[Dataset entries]
┌──

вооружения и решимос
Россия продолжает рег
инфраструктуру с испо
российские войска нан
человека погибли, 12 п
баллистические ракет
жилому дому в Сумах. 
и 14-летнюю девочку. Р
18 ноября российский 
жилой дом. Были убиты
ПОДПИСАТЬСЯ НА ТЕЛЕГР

└──

# The problem:
Every entry needs to be retyped exactly.

# Written solution:
вооружения и решимос
Россия продолжает рег
инфраструктуру с испо
российские войска нан
человека погибли, 12 п
баллистические ракет
жилому дому в Сумах. 
и 14-летнюю девочку. Р
18 ноября российский 
жилой дом. Были убиты
ПОДПИСАТЬСЯ НА ТЕЛЕГР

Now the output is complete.